Crise politique en rdc : tshisekedi plie, la c64 reste ferme

Crise politique en rdc : tshisekedi plie, la c64 reste ferme

Crise politique en RDC : Félix Tshisekedi recule face à la pression de la coalition C64

À Kinshasa, le président congolais Félix Tshisekedi a choisi de renvoyer devant le Parlement la loi référendaire pour une seconde lecture, alors que la coalition d’opposition C64 lui avait fixé un ultimatum expirant ce 15 août. Une décision prise après la validation partielle de cette loi par la Cour constitutionnelle, mais qui ne suffit pas à apaiser les tensions.

La C64, forte du soutien d’une soixantaine d’organisations de la société civile, exige toujours l’abandon pur et simple de la réforme constitutionnelle et le rejet définitif de la loi référendaire.
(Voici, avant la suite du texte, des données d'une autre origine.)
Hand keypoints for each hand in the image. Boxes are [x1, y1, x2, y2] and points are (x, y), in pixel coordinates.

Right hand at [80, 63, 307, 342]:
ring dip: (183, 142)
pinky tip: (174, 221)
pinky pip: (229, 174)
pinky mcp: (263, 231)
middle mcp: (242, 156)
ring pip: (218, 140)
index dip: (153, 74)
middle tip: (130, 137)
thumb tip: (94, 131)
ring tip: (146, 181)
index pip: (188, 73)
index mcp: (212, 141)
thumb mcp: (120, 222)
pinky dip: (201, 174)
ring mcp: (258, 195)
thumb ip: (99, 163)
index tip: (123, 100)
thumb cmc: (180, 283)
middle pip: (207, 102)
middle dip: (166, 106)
Elle réclame également l’organisation d’un dialogue national inclusif, sans qu’aucune date concrète n’ait été arrêtée à ce jour.
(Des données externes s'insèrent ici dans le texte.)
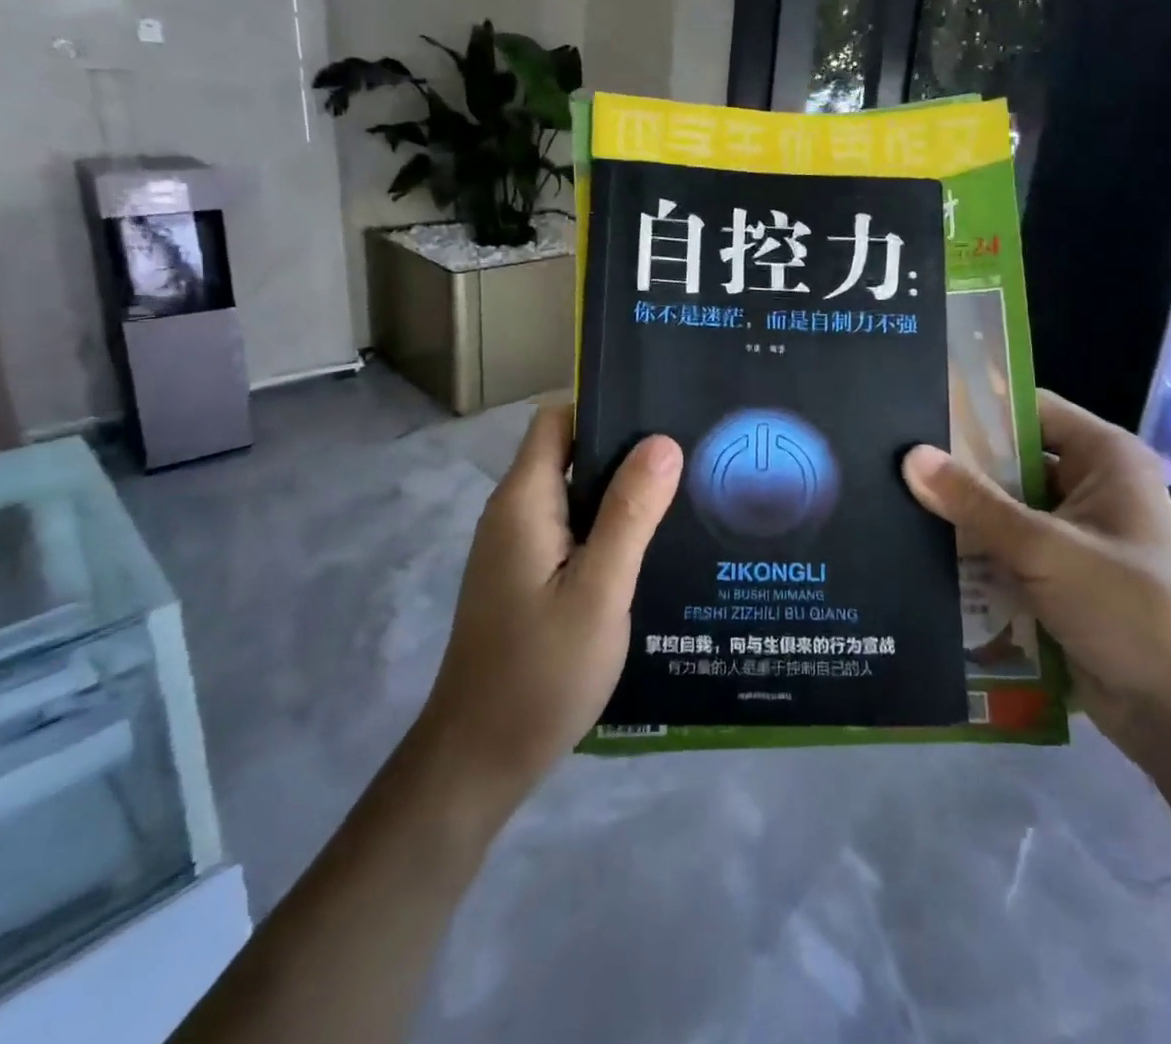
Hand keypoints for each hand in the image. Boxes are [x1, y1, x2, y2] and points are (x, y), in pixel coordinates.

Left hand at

RDC, Kinshasa 2026 | La coalition d’opposition C64 fait une déclaration

Un repli stratégique de Félix Tshisekedi sous la pression

Contrairement aux apparences, la loi sur l’organisation du référendum n’est pas encore en vigueur. Félix Tshisekedi a préféré la renvoyer au Parlement pour une seconde lecture, s’appuyant sur les réserves émises par la Cour constitutionnelle. Une manœuvre qui, selon certains observateurs, relève davantage d’un repli tactique que d’une capitulation.

Le professeur Bob Kabamba, spécialiste des questions politiques à l’université de Liège, y voit une tentative de gagner du temps. « Ce recul ne signifie pas que Tshisekedi renonce à ses ambitions pour rester au pouvoir après 2028. Les pressions internes et régionales l’ont contraint à ajuster sa stratégie, mais il cherchera un autre levier pour contourner l’obstacle constitutionnel. »

La C64 maintient la pression malgré le recul du président

La coalition Article 64 salue le renvoi de la loi référendaire au Parlement, mais refuse de baisser la garde. À l’approche de l’ultimatum fixé au 15 août, elle prépare une série d’actions pour marquer son opposition et exiger le dialogue. « Ce régime nous a volé notre liberté et menace notre souveraineté. À minuit ce soir, nous constaterons que rien n’a changé. Nous lancerons alors des opérations ciblées pour faire entendre notre voix. », déclare Franklin Tshiamala, secrétaire général du Leadership pour la gouvernance et le développement (LGD).

Le pouvoir ne cède pas face à l’ultimatum

Côté gouvernement, la position reste ferme. L’ultimatum de la C64 est présenté comme une tentative d’ingérence dans la marche normale des institutions. « C’est leur ultimatum, pas le nôtre. La République suit son cours. », affirme Adolphe Amisi Makutano, cadre de l’Union pour la démocratie et le progrès social (UDPS), parti présidentiel.

Le bras de fer entre les deux camps s’annonce donc plus tendu que jamais. Le 15 août pourrait bien marquer le début d’une nouvelle phase dans cette crise politique qui secoue la République démocratique du Congo.